Crypto investments can also offer some international residents an unlikely tax deduction. In Germany, capital gains from crypto currency are tax free provided you hold your investment for at least one year. Capital gains are triggered once you sell the investment. 

It is important to note that crypto income–receiving crypto as payment or earning rewards for mining crypto– is still taxed.  

Home sales

Any capital gains from selling your home are also considered tax free. If you have an investment property and you hold that for more than ten years it is also tax free. 


Investment Income

Investment income includes everything from interest and dividends to capital gains. In Germany there is an annual tax free allowance of €1,000 for individuals, whereas for couples that amount is doubled. 

“We do see quite a bit that people don't use that allowance,” Zitzelsberger said. 

Bitcoin coins

Two "Bitcoin" coins lie on a table. Photo: picture alliance/dpa/dpa-Zentralbild | Fernando Gutierrez-Juarez

Timing sales of investments

There is no separate tax on capital gains in Germany. Instead, capital gains are viewed as income subject to a flat 26.375 percent rate regardless of how long they are held. 

Still, capital gains are triggered and taxed when you sell. This can be important for international residents debating selling investments while in their home countries versus in Germany. 

An American living in Germany would face a 25 percent tax if they sold investments while in Germany. However, if they moved to the US and sold the same investments while there, they would pay a 15 percent tax. 

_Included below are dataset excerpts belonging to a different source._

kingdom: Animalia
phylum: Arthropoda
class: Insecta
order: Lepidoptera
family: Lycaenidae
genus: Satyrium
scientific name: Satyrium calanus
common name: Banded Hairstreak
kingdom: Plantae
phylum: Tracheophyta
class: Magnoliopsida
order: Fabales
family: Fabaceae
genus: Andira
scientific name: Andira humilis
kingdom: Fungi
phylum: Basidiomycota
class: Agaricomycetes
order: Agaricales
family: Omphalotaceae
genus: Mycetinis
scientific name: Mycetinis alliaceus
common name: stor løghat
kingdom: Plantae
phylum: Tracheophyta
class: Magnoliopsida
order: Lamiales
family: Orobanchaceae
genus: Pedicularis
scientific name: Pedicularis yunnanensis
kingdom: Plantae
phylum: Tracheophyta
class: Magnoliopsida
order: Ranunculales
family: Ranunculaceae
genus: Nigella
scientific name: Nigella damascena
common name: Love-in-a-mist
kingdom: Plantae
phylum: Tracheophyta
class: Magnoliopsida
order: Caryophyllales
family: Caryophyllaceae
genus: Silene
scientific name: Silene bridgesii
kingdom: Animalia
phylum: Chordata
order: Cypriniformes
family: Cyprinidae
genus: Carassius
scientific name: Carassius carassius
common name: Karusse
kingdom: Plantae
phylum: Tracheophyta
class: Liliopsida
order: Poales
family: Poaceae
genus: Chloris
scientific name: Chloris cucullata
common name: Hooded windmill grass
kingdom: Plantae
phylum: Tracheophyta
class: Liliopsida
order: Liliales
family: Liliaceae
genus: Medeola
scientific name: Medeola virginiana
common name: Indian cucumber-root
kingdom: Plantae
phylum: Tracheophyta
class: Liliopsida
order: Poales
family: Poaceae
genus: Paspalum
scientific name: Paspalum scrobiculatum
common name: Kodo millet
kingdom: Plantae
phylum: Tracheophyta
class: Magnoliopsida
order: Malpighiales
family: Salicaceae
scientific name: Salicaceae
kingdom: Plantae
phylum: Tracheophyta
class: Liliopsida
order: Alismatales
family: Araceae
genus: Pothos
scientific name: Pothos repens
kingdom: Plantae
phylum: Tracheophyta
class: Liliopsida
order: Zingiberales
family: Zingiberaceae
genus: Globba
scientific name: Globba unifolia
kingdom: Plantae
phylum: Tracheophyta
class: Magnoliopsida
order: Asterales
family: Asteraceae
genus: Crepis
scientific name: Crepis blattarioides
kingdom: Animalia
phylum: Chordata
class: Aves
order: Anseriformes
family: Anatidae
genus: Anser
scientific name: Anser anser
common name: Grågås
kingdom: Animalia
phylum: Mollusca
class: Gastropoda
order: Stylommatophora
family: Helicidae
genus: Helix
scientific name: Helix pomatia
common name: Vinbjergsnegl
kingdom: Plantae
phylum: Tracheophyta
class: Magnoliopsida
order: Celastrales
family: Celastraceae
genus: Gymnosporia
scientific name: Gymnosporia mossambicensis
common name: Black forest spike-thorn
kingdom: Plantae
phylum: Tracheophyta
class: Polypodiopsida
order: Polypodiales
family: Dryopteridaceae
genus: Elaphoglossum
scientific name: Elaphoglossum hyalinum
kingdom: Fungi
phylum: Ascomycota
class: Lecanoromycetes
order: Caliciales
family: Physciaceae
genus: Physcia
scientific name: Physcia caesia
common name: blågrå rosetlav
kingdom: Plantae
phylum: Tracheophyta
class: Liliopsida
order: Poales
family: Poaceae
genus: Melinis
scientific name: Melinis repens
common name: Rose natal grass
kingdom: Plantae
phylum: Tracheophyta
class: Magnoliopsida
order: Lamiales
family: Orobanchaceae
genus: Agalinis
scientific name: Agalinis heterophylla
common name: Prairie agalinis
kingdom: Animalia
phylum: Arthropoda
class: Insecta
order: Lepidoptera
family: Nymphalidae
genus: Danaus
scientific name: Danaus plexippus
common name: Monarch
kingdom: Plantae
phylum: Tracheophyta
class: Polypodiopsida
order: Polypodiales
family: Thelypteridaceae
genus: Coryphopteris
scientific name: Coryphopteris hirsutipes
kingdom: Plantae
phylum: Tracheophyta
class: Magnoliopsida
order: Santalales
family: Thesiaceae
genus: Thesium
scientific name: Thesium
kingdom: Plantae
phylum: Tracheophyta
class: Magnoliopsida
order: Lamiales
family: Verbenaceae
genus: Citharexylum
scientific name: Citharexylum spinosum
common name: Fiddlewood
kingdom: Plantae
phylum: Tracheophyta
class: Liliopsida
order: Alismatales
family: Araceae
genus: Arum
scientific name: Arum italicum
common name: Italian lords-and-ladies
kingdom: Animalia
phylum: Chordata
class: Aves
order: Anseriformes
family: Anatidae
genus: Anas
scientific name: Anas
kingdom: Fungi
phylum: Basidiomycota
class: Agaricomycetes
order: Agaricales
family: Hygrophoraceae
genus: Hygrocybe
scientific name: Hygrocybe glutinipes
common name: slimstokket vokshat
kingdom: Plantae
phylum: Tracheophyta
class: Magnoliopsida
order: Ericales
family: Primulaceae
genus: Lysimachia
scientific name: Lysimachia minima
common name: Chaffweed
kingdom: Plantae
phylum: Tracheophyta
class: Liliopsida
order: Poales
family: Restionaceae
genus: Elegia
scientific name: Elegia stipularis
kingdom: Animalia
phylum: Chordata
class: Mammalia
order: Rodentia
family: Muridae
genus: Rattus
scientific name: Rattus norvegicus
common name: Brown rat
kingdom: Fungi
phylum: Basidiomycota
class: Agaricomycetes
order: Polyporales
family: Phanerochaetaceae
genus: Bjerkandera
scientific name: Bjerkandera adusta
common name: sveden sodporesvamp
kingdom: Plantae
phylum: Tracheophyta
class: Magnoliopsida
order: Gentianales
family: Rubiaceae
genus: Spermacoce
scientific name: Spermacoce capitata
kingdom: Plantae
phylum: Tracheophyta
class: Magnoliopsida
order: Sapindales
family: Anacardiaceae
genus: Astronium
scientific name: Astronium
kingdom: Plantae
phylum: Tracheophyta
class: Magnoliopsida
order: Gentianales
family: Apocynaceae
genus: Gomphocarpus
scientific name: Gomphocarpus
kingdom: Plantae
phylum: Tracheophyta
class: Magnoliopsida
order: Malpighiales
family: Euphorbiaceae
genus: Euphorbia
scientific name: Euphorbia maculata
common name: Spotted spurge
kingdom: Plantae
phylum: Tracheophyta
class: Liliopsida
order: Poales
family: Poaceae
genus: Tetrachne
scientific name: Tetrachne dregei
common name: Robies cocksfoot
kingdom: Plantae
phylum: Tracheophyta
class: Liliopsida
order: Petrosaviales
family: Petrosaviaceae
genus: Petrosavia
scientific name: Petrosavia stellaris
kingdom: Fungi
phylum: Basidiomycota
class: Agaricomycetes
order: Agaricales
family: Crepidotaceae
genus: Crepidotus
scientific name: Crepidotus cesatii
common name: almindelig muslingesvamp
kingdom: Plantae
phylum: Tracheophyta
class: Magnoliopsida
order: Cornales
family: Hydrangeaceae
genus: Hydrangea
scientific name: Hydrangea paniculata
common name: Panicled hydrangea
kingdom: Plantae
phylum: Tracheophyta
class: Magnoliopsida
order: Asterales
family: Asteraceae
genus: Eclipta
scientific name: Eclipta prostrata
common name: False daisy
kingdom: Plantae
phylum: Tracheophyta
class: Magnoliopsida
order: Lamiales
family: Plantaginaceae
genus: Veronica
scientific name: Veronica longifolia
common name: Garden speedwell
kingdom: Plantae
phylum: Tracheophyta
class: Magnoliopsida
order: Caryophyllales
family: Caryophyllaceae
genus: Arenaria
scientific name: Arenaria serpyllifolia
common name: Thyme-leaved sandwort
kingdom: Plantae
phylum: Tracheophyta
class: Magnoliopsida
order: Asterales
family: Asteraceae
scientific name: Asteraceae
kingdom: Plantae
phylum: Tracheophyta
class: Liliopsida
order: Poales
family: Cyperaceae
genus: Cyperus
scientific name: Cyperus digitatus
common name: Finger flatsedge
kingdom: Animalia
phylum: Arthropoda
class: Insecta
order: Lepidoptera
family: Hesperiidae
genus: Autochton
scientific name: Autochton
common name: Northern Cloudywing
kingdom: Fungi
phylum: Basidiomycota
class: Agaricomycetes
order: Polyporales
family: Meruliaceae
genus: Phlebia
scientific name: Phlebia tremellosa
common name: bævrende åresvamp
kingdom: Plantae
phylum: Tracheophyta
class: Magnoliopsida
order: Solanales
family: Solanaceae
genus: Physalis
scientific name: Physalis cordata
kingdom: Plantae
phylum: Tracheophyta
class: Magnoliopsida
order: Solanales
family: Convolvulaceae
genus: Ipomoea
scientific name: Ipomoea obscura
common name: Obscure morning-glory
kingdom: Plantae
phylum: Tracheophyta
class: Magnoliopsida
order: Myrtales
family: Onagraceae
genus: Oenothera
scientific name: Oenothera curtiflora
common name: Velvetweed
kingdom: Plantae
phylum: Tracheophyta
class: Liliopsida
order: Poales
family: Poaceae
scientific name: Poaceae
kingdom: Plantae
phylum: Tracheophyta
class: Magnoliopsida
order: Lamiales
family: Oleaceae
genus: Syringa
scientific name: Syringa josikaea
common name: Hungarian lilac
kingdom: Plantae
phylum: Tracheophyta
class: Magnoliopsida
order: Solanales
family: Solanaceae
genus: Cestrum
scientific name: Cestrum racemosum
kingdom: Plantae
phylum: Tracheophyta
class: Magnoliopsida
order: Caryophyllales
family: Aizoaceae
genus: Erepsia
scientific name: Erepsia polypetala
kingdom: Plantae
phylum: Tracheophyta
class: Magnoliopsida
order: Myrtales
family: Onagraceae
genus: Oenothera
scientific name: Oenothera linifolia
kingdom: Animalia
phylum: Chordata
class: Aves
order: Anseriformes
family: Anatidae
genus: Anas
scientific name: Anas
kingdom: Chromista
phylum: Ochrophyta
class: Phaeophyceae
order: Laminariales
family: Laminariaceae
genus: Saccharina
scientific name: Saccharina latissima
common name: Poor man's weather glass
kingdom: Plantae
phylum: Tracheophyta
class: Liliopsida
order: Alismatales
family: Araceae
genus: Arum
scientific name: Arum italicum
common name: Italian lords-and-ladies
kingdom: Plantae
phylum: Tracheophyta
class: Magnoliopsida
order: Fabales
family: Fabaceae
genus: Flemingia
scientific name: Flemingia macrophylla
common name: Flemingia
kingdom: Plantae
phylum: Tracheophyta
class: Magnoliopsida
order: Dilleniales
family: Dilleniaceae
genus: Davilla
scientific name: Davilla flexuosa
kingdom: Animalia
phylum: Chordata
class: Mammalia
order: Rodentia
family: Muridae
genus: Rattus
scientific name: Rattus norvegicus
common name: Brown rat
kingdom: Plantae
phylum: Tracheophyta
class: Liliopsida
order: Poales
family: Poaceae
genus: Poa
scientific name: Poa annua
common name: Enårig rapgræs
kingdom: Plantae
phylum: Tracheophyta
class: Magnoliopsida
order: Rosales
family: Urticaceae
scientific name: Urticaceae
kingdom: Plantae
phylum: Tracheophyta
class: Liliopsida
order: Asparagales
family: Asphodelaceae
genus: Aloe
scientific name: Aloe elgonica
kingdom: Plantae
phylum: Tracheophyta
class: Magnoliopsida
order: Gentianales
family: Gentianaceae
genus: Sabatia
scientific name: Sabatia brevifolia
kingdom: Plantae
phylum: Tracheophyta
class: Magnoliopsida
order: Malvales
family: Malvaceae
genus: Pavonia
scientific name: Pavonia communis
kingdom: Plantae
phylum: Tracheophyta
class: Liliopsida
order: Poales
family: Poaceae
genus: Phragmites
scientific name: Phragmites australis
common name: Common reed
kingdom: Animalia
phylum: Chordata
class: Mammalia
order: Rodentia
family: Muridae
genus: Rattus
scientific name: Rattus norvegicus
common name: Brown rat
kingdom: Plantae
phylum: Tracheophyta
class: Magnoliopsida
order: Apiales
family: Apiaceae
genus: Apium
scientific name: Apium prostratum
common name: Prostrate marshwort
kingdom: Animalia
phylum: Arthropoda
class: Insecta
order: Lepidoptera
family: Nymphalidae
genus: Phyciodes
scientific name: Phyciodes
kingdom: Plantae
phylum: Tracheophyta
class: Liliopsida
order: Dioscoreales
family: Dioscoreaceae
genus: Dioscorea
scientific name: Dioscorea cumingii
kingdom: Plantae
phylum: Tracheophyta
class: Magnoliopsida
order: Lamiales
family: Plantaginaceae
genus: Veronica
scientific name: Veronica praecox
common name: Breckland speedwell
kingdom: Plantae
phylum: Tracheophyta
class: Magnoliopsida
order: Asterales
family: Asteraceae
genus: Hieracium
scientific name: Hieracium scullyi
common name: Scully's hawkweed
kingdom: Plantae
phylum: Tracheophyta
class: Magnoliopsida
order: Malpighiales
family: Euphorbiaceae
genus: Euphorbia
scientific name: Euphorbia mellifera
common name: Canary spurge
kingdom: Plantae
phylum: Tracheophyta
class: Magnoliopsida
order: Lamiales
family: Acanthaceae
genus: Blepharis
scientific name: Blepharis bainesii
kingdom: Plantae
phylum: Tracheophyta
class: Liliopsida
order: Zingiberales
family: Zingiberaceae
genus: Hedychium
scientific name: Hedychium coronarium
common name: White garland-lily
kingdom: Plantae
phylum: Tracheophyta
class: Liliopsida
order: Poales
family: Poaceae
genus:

READ ALSO: DAX hits record high: What you need to know about investing in German index funds

Zitzelsberger said this is a common situation clients can face when planning moves to and from the country. 

“Sometimes, it could also work the other way around, if somebody moves to a jurisdiction where the taxes are higher on capital gains than in Germany, then the same game applies,” he said.


Accumulating expenses

For those who do work related training and professional development that you pay for out-of-pocket like an MBA or continuing education course, there could also be a tax advantageous deduction available. 

Most of these courses offer the ability to pay as you go, but it may be more beneficial to pay for it all together depending on your financial situation. 

“If those payments are spread over a long time and therefore they are small payments, then they don't really make a big difference,” Zitzelsberger said. 

“However if they're all compiled and you make one payment for all of it. Then that could make a huge difference.”

The same is true for medical procedures like getting braces. If it is paid as a lump sum or the instalments are all within the same tax year it can have a large impact on your overall tax bill. But if they are smaller, bite sized payments they will likely have no major impact on your tax bill come summertime.